I need to write function that will generate report from last week. I use pd.read_sql_table to import table. Problem is that this is taking 10 seconds. This is Postgresql DB. The database has a date column.
This is my code to import table:
engine = create_engine('postgresql://user:[email protected]/DB').connect()
df = pd.read_sql_table(table_name='young', con=engine)
Is there any solution to import only that part of table that i need?
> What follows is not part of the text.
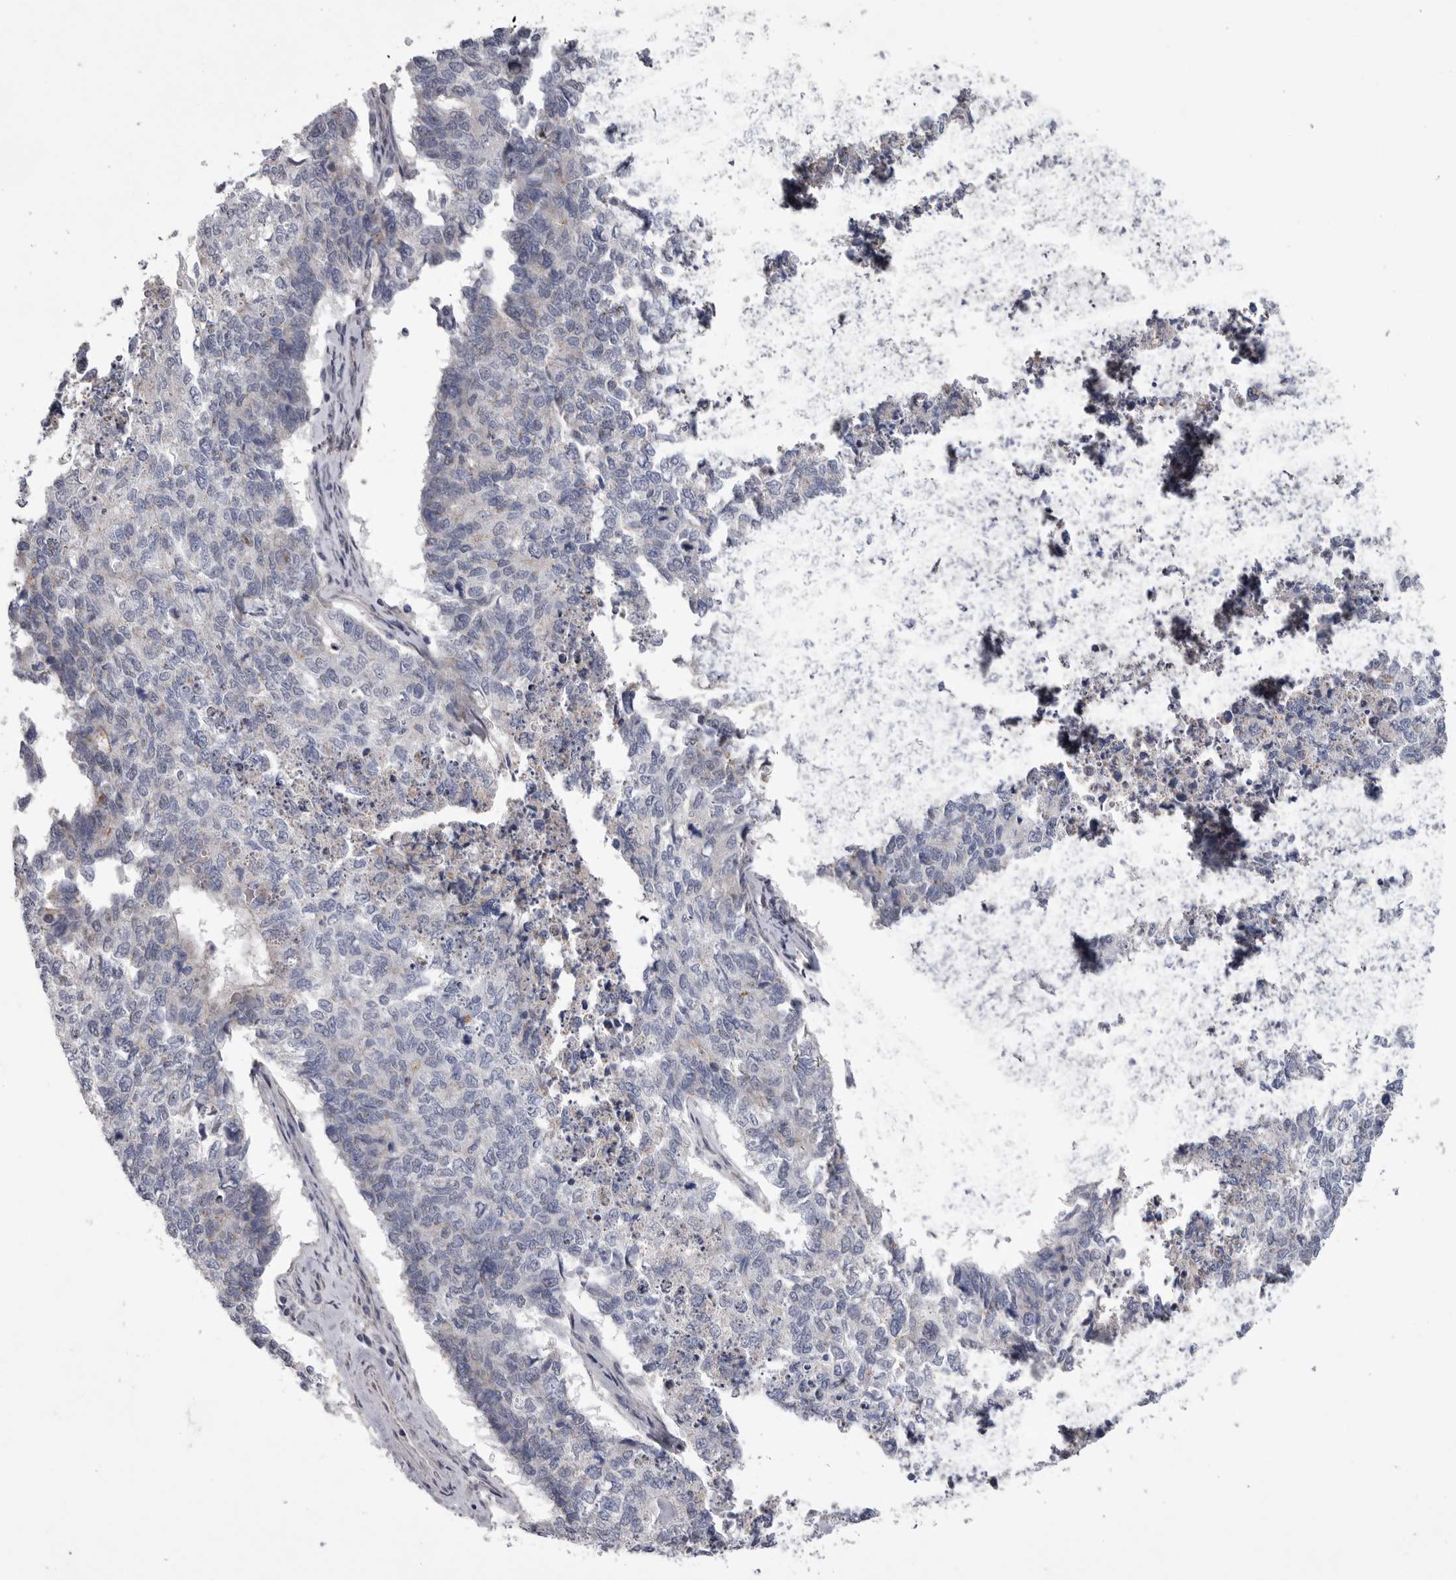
{"staining": {"intensity": "negative", "quantity": "none", "location": "none"}, "tissue": "cervical cancer", "cell_type": "Tumor cells", "image_type": "cancer", "snomed": [{"axis": "morphology", "description": "Squamous cell carcinoma, NOS"}, {"axis": "topography", "description": "Cervix"}], "caption": "Immunohistochemical staining of human cervical squamous cell carcinoma exhibits no significant expression in tumor cells.", "gene": "CRP", "patient": {"sex": "female", "age": 63}}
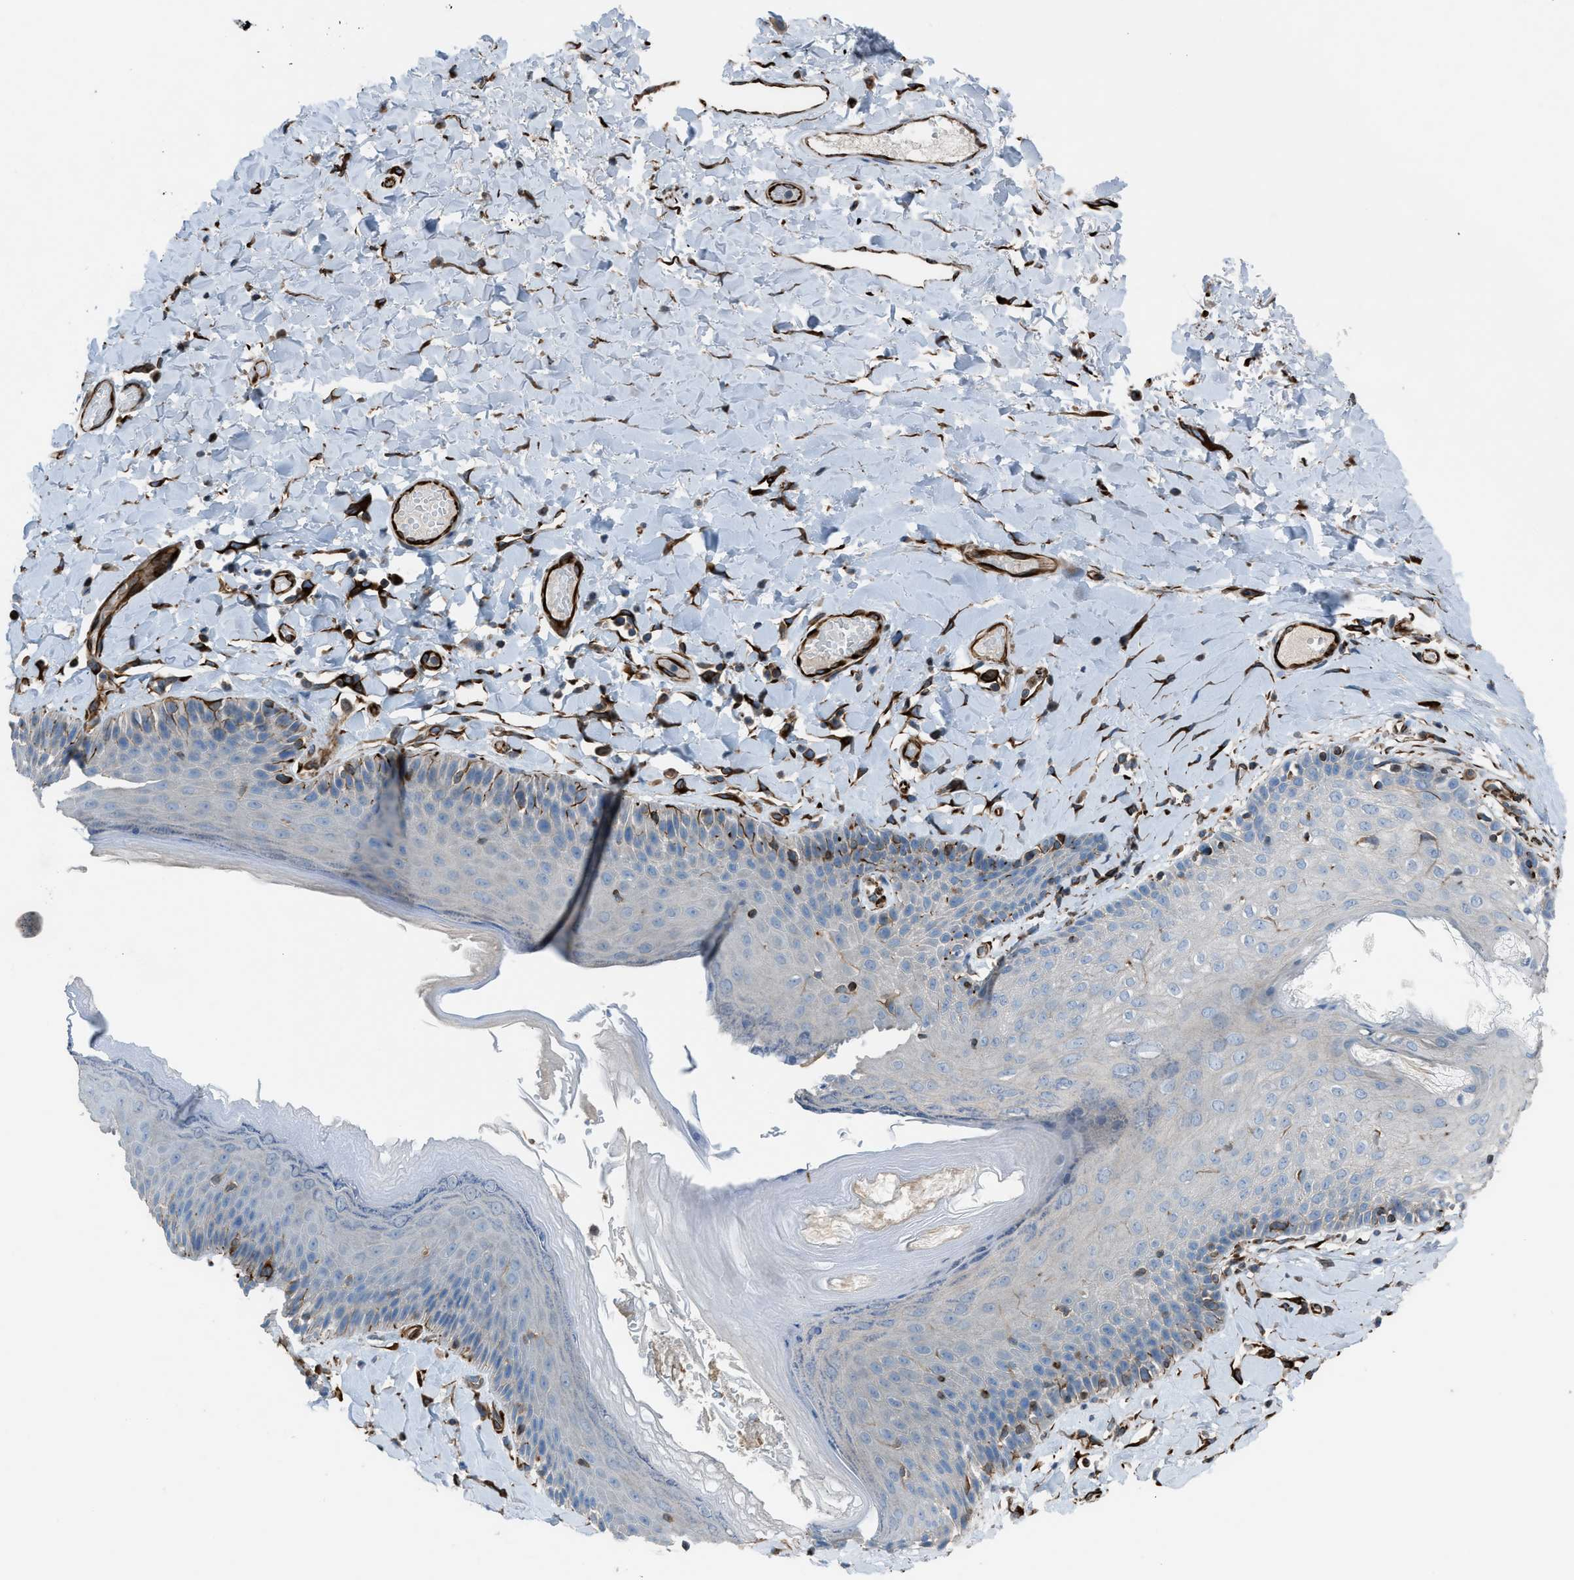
{"staining": {"intensity": "moderate", "quantity": "<25%", "location": "cytoplasmic/membranous"}, "tissue": "skin", "cell_type": "Epidermal cells", "image_type": "normal", "snomed": [{"axis": "morphology", "description": "Normal tissue, NOS"}, {"axis": "topography", "description": "Anal"}], "caption": "Immunohistochemistry (IHC) of unremarkable skin exhibits low levels of moderate cytoplasmic/membranous staining in approximately <25% of epidermal cells. The staining is performed using DAB (3,3'-diaminobenzidine) brown chromogen to label protein expression. The nuclei are counter-stained blue using hematoxylin.", "gene": "CABP7", "patient": {"sex": "male", "age": 69}}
Thanks for all answers.
CodePudding user response:
If you want to load just the list of dates, or just a part of columns coming from your table, you have to specify the query using the function read_query() instead of read_sql_table()
Inside the function read_query(), you can specify the sql for retrieving the data just from the desired column(columns.
here's a code snippet that should work:
engine = create_engine('postgresql://user:[email protected]/DB').connect()
query = "SELECT <date column> FROM <my table>"
df = pd.read_sql(sql=query, con=engine)
is better to use pandas Series instead of dataframes if you read data from just one column (i think that pandas automatically generates series in this case).
EDIT:
looking back at your question, if i understood correctly, you need to retrieve the data from your table from last week.
one way, keeping my example above, is structuring the query, adding a WHERE condition, and filter out the dates that are older than a week ago
here's an example:
engine = create_engine('postgresql://user:[email protected]/DB').connect()
query = """SELECT *
FROM <my table>
WHERE <date column> <= {date}""".format(date=<calculated_date>)
df = pd.read_sql(sql=query, con=engine)
CodePudding user response:
use chunksize as follows:
df_iterator = pd.read_sql_table(your_table_name, con=engine, chunksize=num_rows_you_want)
it returns an iterator but you can get the first batch by:
df = next(df_iterator)